Having lost my child has given me new insight into the incredible love of God our Father. How many of us glibly quote John 3:16? I will do so but more slowly. For God so loved the world that he GAVE HIS ONLY BEGOTTEN SON, that whosoever believes in him shall have eternal life. God love’s is not my love. Again, GAVE HIS ONLY BEGOTTEN SON. I would not give up my second daughter, let alone my only son. But that is what God does. The Apostle John not only says that God loves but that He is love. God was willing to experience the loss of his only begotten Son to save us from this sin-sick world -- the kind of world where Valerie dies in the womb and our family is left with empty hands and empty hearts. God loved us so much that he sent his Son to die so that Valerie might be saved immediately from this world of sin and misery. Later, we will be re-united with her, where Scripture tells that all our tears will be wiped away. Not only is God’s love more pure than ours it is also more powerful. My desire is not that I want to be made stronger or that I might be comforted. I want my daughter back! You know that. And if your love for my family and me could make it so, I WOULD have my daughter back. But this is not Oz. We do not click our ruby slippers three times and find ourselves back in Kansas. God’s love on the other hand accomplishes what it sets out to do. The love that He bestows on us WILL lead us Home.

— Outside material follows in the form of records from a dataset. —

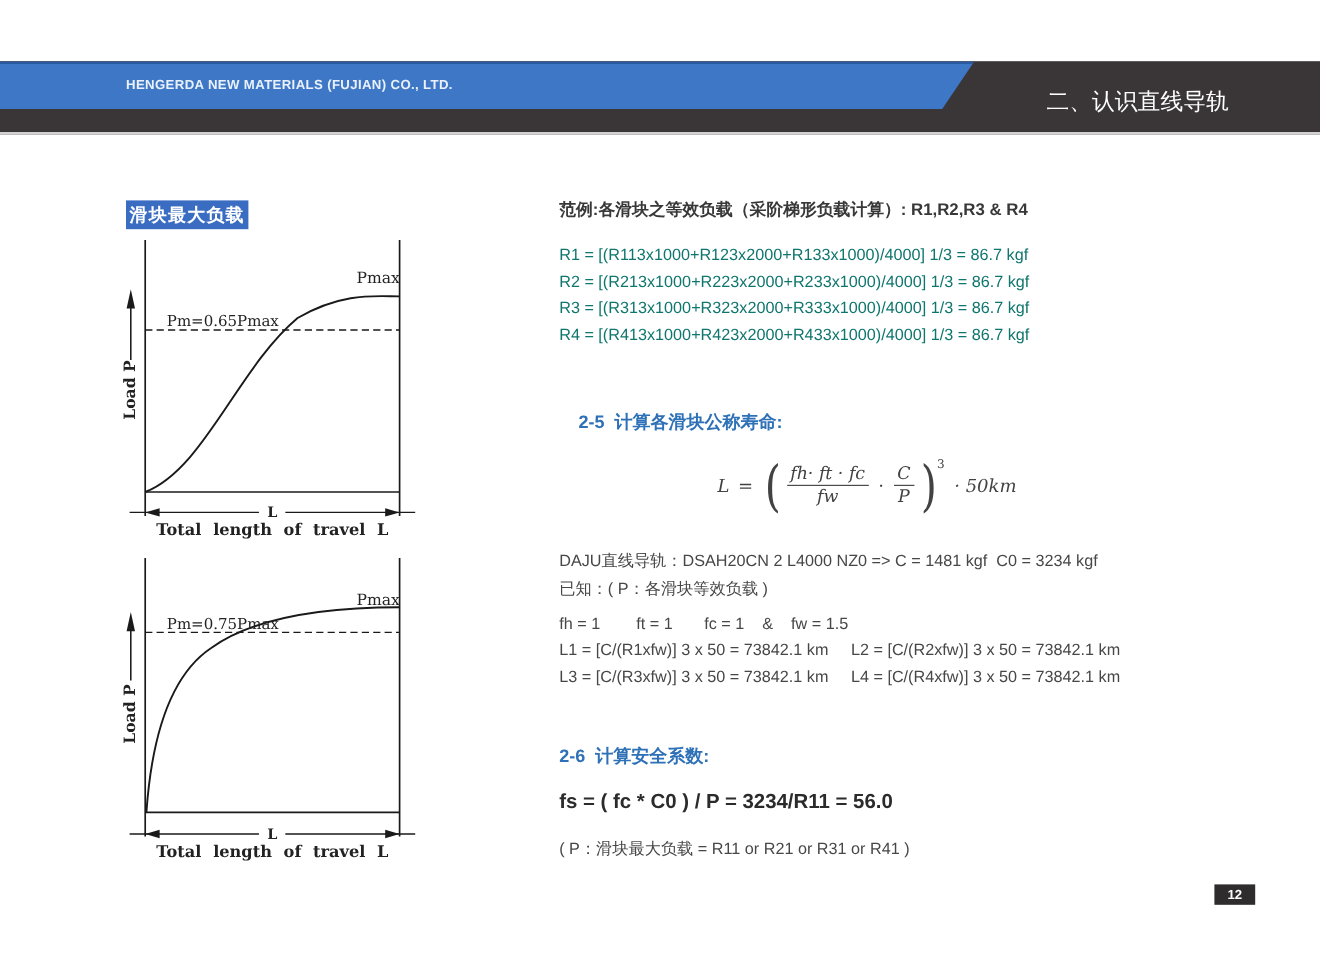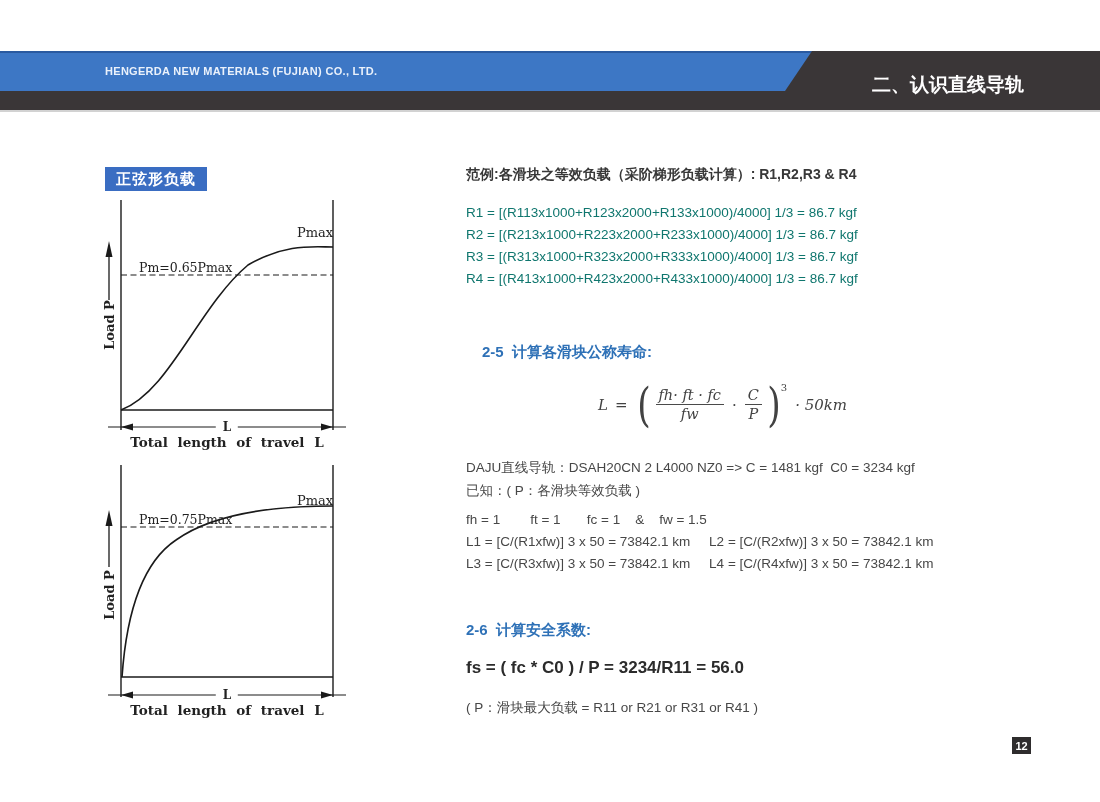--- a/index.html
+++ b/index.html
@@ -7,21 +7,21 @@
         font-family:"Liberation Sans", sans-serif;color:#3f3f3f;border-radius:16px;}
 
   
   .hdr-dark{position:absolute;left:0;top:51px;width:1100px;height:59px;
             background:#3a3637;border-bottom:2px solid #d2d2d2;}
   .hdr-blue{position:absolute;left:0;top:51px;width:812px;height:40px;
             background:linear-gradient(180deg,#2a5aa0 0,#2a5aa0 2px,#3d77c5 2px);
             clip-path:polygon(0 0,812px 0,785px 100%,0 100%);}
   .company{position:absolute;left:105px;top:51px;height:40px;line-height:40px;
            font-size:11px;font-weight:bold;color:#eaf1fb;letter-spacing:.3px;}
-  .sec-title{position:absolute;left:872px;top:72px;font-size:19px;font-weight:bold;color:#ffffff;}
+  .sec-title{position:absolute;left:872px;top:72px;font-size:19px;font-weight:normal;color:#ffffff;}
 
   
   .load-label{position:absolute;left:105px;top:167px;width:102px;height:24px;
               background:#3a6dc2;color:#fff;font-size:15px;font-weight:bold;
               display:flex;align-items:center;justify-content:center;letter-spacing:1px;}
 
   
   .chart{position:absolute;width:250px;height:262px;}
   .chart svg{position:absolute;left:0;top:0;}
   .chart .lab{position:absolute;font-family:"DejaVu Serif", serif;color:#222;white-space:nowrap;}
@@ -48,34 +48,34 @@
          font-family:"DejaVu Serif", serif;transform:scaleX(.75);}
   .frac{display:inline-flex;flex-direction:column;align-items:center;margin:0 3px;
         font-size:14.5px;line-height:1.25;}
   .frac .num{padding:0 3px;border-bottom:1.3px solid #4a4a4a;}
   .frac .den{padding:0 3px;}
   .mdot{margin:0 5px;font-style:normal;}
   .exp{font-size:10px;font-style:normal;align-self:flex-start;margin:-4px 0 0 -2px;}
   .tail{margin-left:8px;}
 
   
-  .pagenum{position:absolute;left:1012px;top:737px;width:19px;height:17px;background:#2e2c2d;
+  .pagenum{position:absolute;left:1012px;top:737px;width:34px;height:17px;background:#2e2c2d;
            color:#fff;font-size:11px;font-weight:bold;display:flex;align-items:center;justify-content:center;}
 </style>
 </head>
 <body>
 
 <div class="page">
 
   <div class="hdr-dark"></div>
   <div class="hdr-blue"></div>
   <div class="company">HENGERDA NEW MATERIALS (FUJIAN) CO., LTD.</div>
   <div class="sec-title">二、认识直线导轨</div>
 
-  <div class="load-label">正弦形负载</div>
+  <div class="load-label">滑块最大负载</div>
 
   <div class="chart" style="left:100px;top:195px;">
     <svg width="250" height="250" viewBox="0 0 250 250">
       <line x1="21" y1="5" x2="21" y2="235" stroke="#1a1a1a" stroke-width="1.4"></line>
       <line x1="233" y1="5" x2="233" y2="235" stroke="#1a1a1a" stroke-width="1.4"></line>
       <line x1="21" y1="215" x2="233" y2="215" stroke="#1a1a1a" stroke-width="1.4"></line>
       <line x1="21" y1="80" x2="233" y2="80" stroke="#1a1a1a" stroke-width="1.2" stroke-dasharray="6 3.5"></line>
       <path d="M 21 215 C 70 196, 98 112, 148 70 C 186 48, 214 52, 233 52" fill="none" stroke="#1a1a1a" stroke-width="1.6"></path>
       <line x1="9" y1="60" x2="9" y2="105" stroke="#1a1a1a" stroke-width="1.3"></line>
       <polygon points="9,46 5.5,62 12.5,62" fill="#1a1a1a"></polygon>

I do not claim to have all the answers. In fact, I know very little. I do not know why this happened. I do not know how my family or myself will get through this. But, I do know the character of my loving, heavenly, Father. He experienced far more loss than I am feeling right now when he sent his Son to die for me. And it is to that loving, fatherly, care that I entrust the soul of my dear little Valerie.

Anonymous said...

DJ,

Again, my thoughts are with you. I can't know how you feel, but I can say I've been there and it will get better. Since '92, I have had to coordinate the funerals of my Father (46), Uncle (43), Grandmother (77), Grandfather (76) 2nd Grandmother (74). It has not been an easy time, but one thing that has really helped through them all is. "No major life decisions should be made within the first year” Moving, Vacations, selling houses etc...will cause undue stress within that first year which will compound any existing issues. I realize this might not be possible, but please consider it a priority and watch it closely. Hang in there!